**TASK DESCRIPTION:** Apart from the pictures, print the data below exactly as given.

**INPUT DATA:**
· · · · · · ·
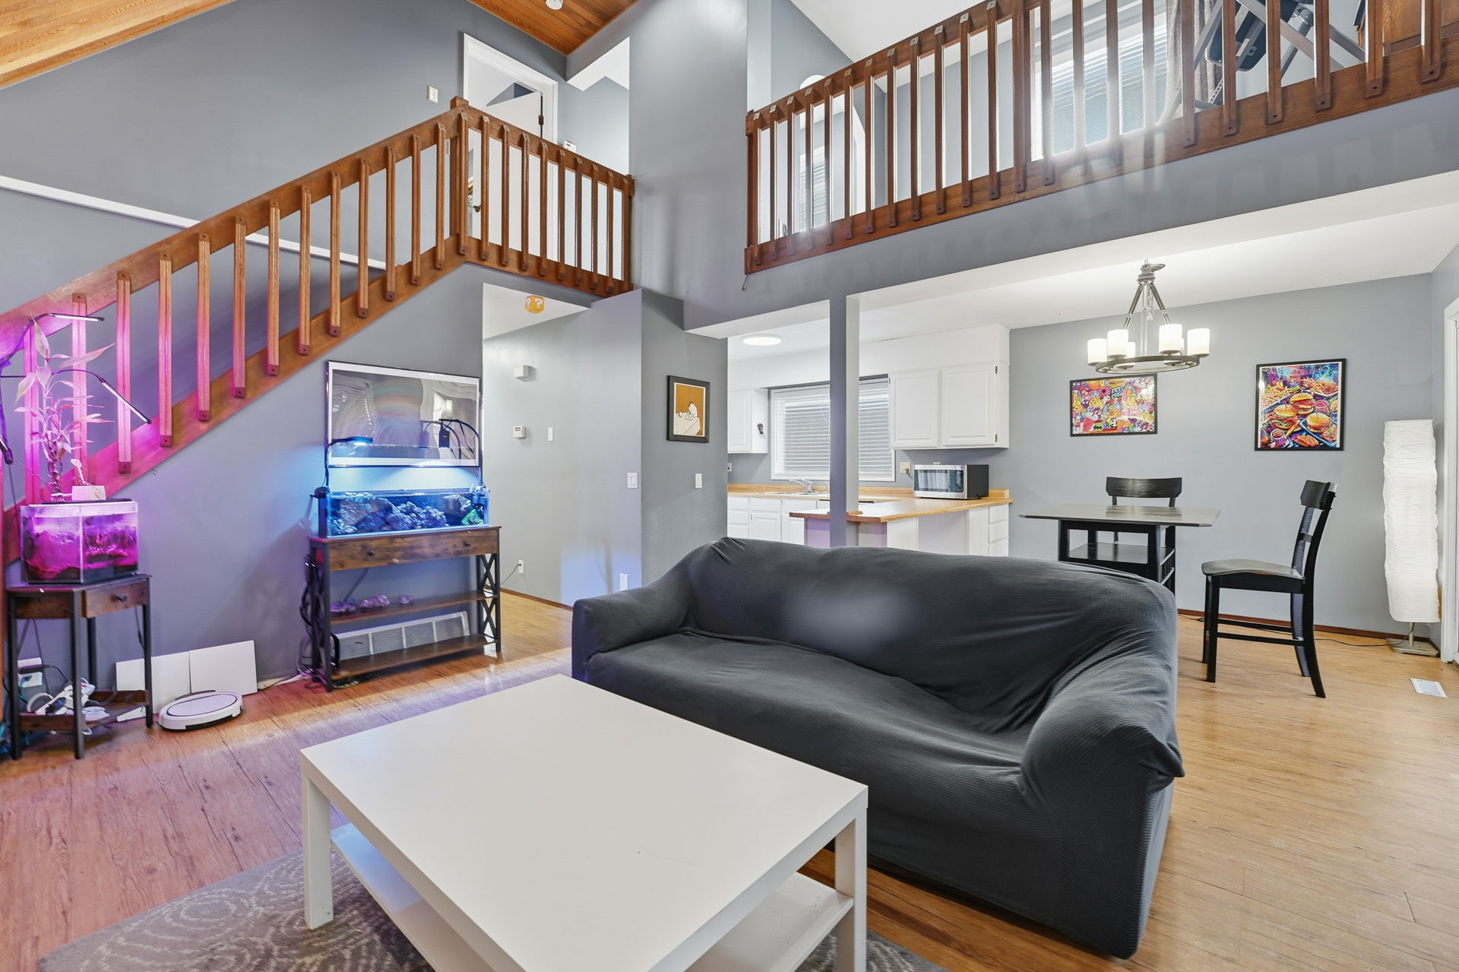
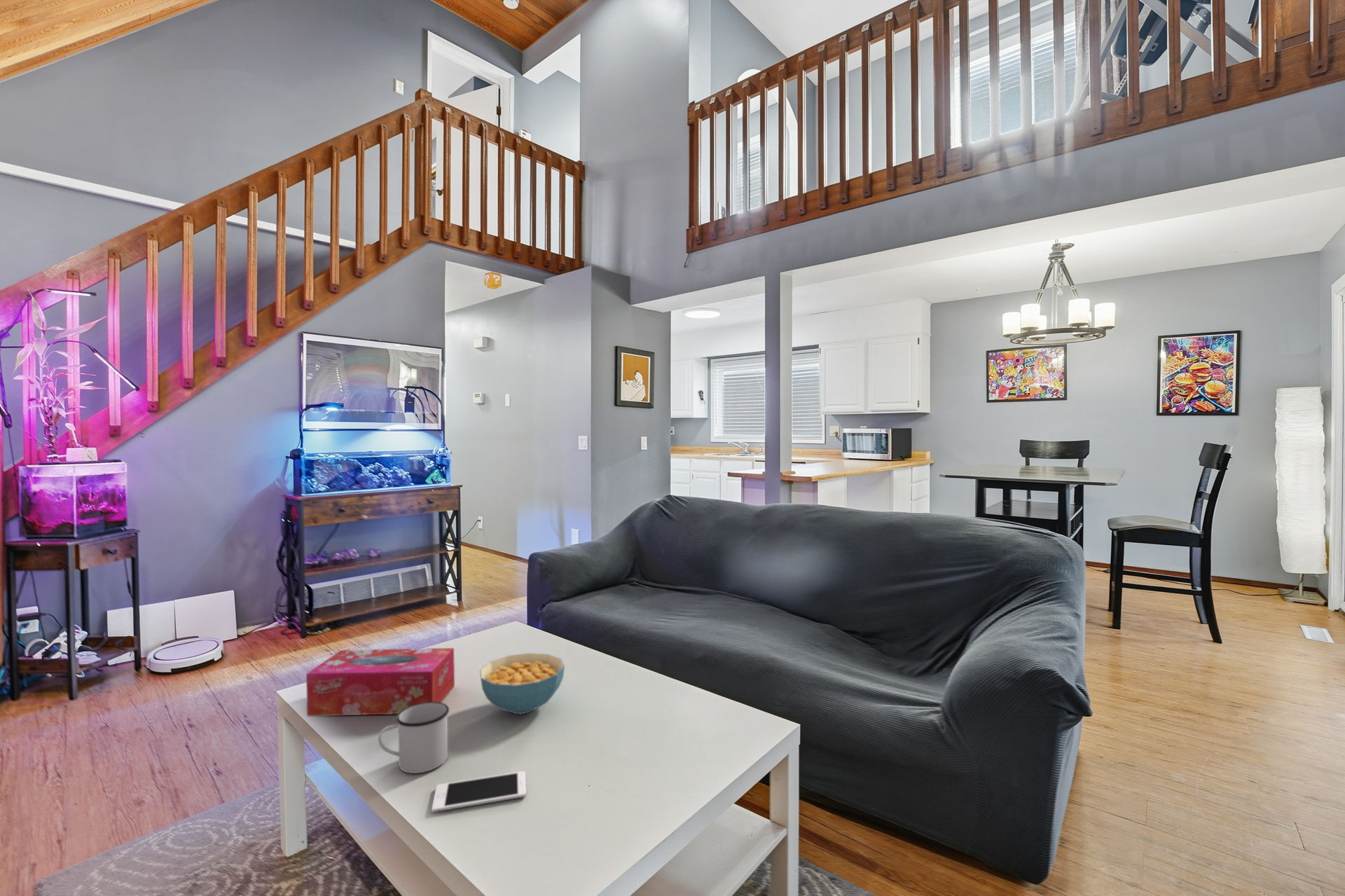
+ cell phone [431,771,527,813]
+ tissue box [305,647,455,717]
+ cereal bowl [479,652,565,715]
+ mug [378,702,450,774]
· · · · · · ·
**TASK ANSWER:**
+ cell phone [431,771,527,813]
+ tissue box [305,647,455,717]
+ cereal bowl [479,652,565,715]
+ mug [378,702,450,774]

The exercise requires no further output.